While we live, while we are engaged in Dharma practice, this is not the time to put on blindfolds and pretend that there are no causes and effects, to think that sort of a blissful kind of nonsensical, magical thinking is in order. We shouldn’t mistake the Guru for a magician. There’s a difference. We shouldn’t think that the Lama is simply an idea, a magic formula. If you smile and are nice to the Guru and make prayers, then you will be happy. No, that’s not the formula that you were taught in Dharma class. That’s the one that you made up. Try to see the difference. In Dharma, you are taught by the Lama that the ball is in your court, that you must create the conditions by which your suffering will end, that literally no one else can do that for you. Even if the Lama were to stay by your side and walk with you, hold your hand, spoon feed you, constantly hold arms around you and make sure you’re warm and help you across the intersection so you don’t get hit by a bus, or whatever—even if that were possible—still it would not be possible for your suffering to be terminated by such a ridiculous relationship. That isn’t how it works.
We are taught in our Dharma teaching that the ball is in our court, that we and only we can create the causes and circumstances necessary for happiness. Method is necessary here. Intelligence is necessary here. Clearsightedness is necessary here. Honesty is necessary here. What is not necessary here is idiot thinking, magical thinking, Peter Pan thinking, stupid thinking. That’s what’s not needed.
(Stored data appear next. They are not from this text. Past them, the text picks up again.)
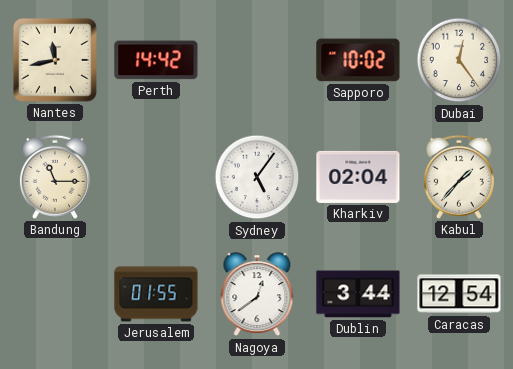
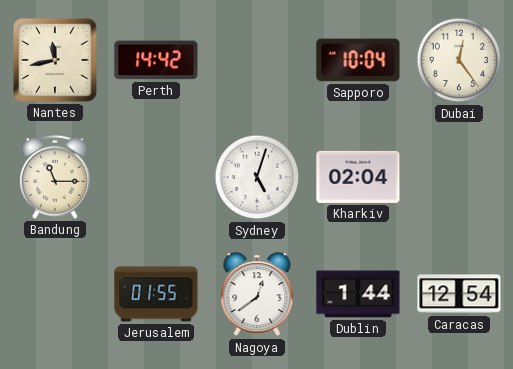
Sapporo: 10:02 -> 10:04
Sydney: 5:06 -> 5:03
Kabul: 1:37 -> none
Dublin: 3:44 -> 1:44
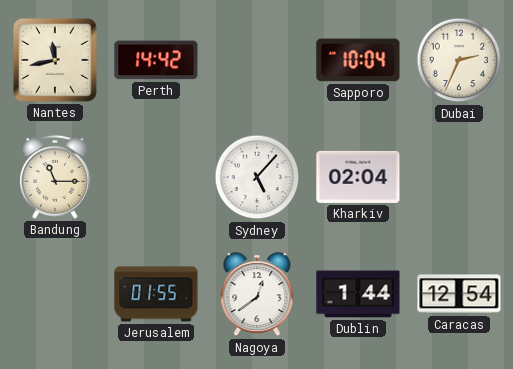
Dubai: 12:24 -> 2:34
Sydney: 5:03 -> 5:07
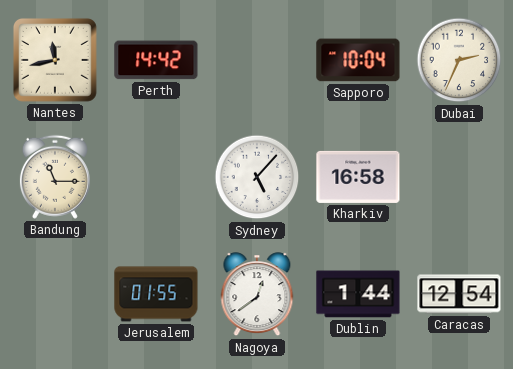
Kharkiv: 02:04 -> 16:58
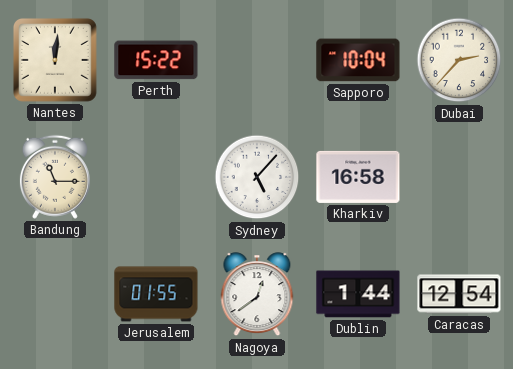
Nantes: 11:43 -> 12:01
Perth: 14:42 -> 15:22
Dubai: 2:34 -> 2:37
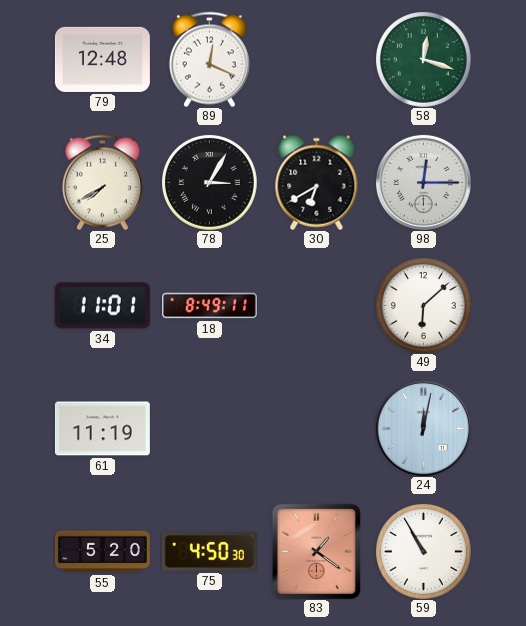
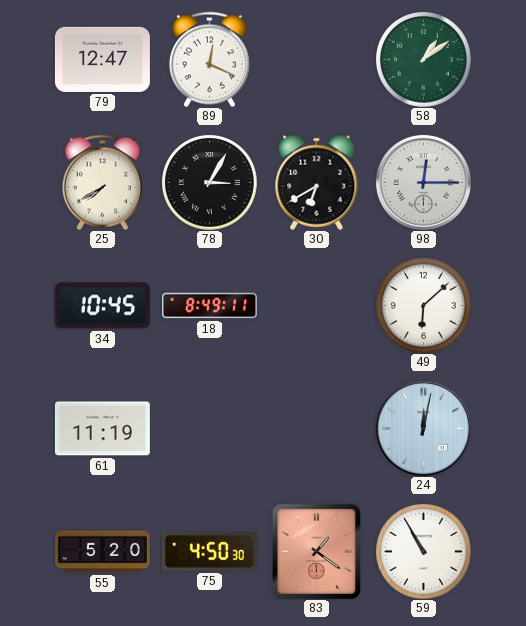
79: 12:48 -> 12:47
58: 12:18 -> 1:09
34: 11:01 -> 10:45
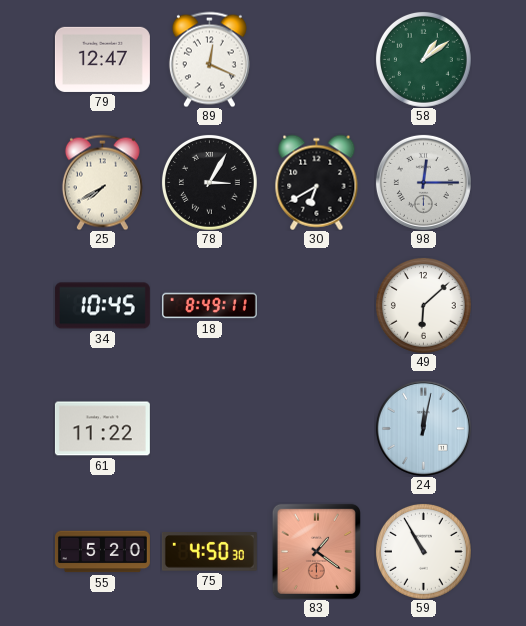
61: 11:19 -> 11:22
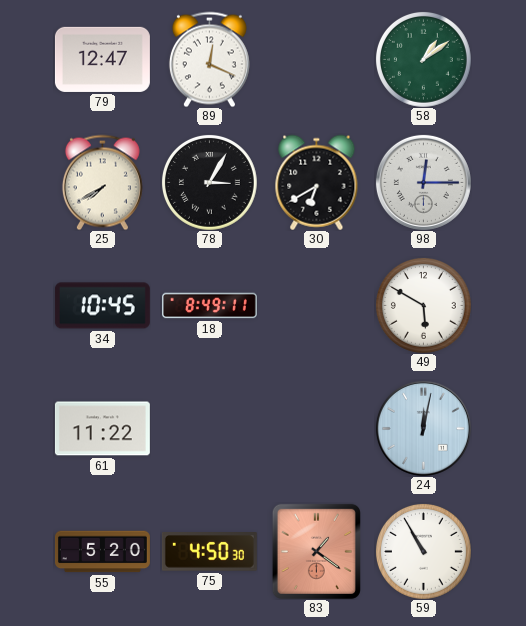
49: 6:08 -> 5:50
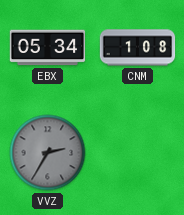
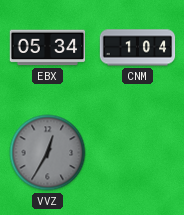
CNM: 1:08 -> 1:04
VVZ: 2:35 -> 12:35
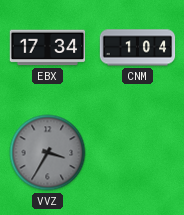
EBX: 05:34 -> 17:34
VVZ: 12:35 -> 3:35
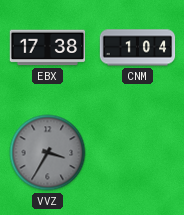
EBX: 17:34 -> 17:38
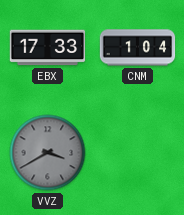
EBX: 17:38 -> 17:33
VVZ: 3:35 -> 3:40
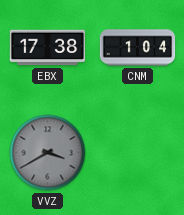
EBX: 17:33 -> 17:38
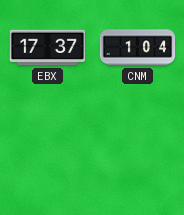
EBX: 17:38 -> 17:37
VVZ: 3:40 -> none
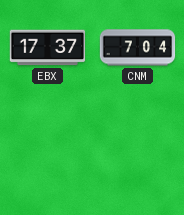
CNM: 1:04 -> 7:04
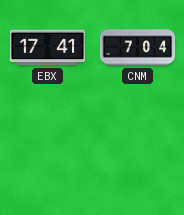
EBX: 17:37 -> 17:41
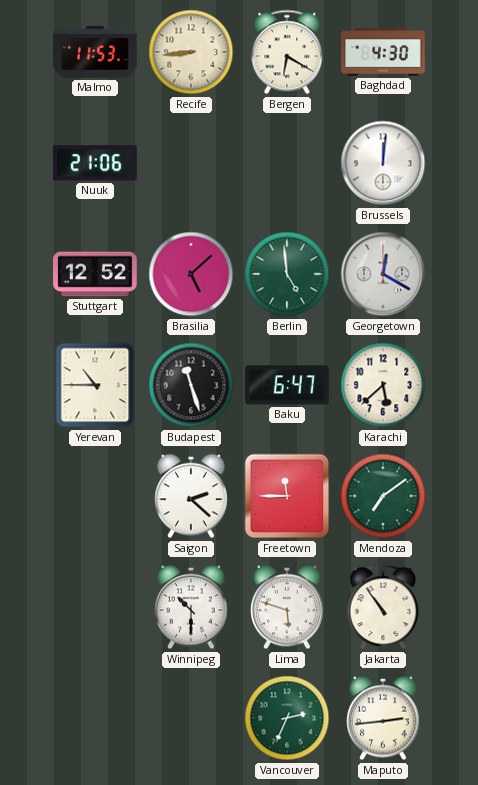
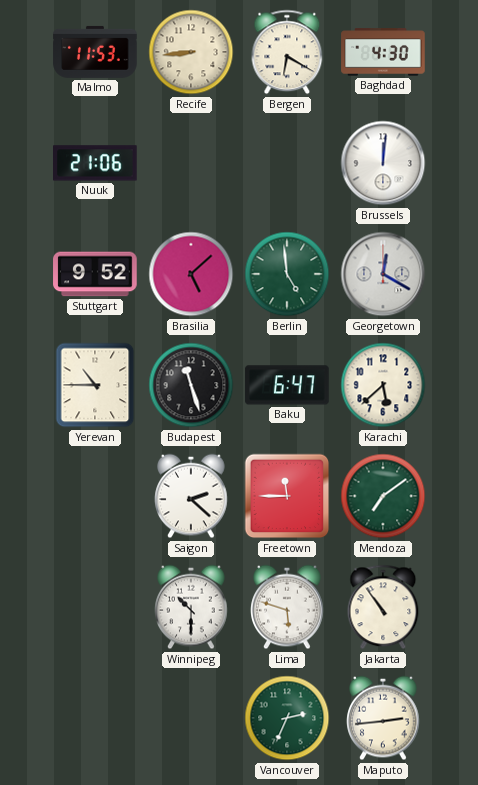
Stuttgart: 12:52 -> 9:52
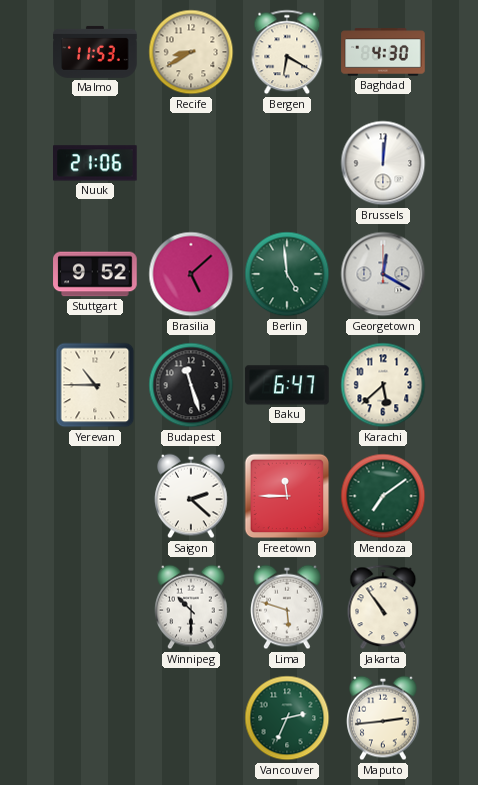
Recife: 8:44 -> 8:40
Of course, the first thing we do when our magical thinking doesn’t work out is we blame the Lama. Isn’t that great? It’s wonderful to have a religion because you can always blame somebody, but actually in Buddhism that’s not allowed either. You can’t do that because if you do that, then you give your power away. What have you got? If the fault is outside of you, then the cure is outside of you, and you’re in tough shape.
So in our faith and our religion we take responsibility. We try to understand that cause and effect arise together. How do we create the perfect causes by which to bring about happiness? Well, slowly, slowly, a bit at a time, as we learn. It’s a growing thing, and the first thing we have to have is confidence and the second thing is patience, and I’m not even sure if they’re separable. They have to come together. It takes time to create causes. It takes time and it takes growth, and like anything that begins as a little seedling and ends up as a beautiful, blossoming tree, it’s not only the ultimate result of the blossoming tree that is a joy; every step along the way is also a joy. It’s a becoming and growing experience.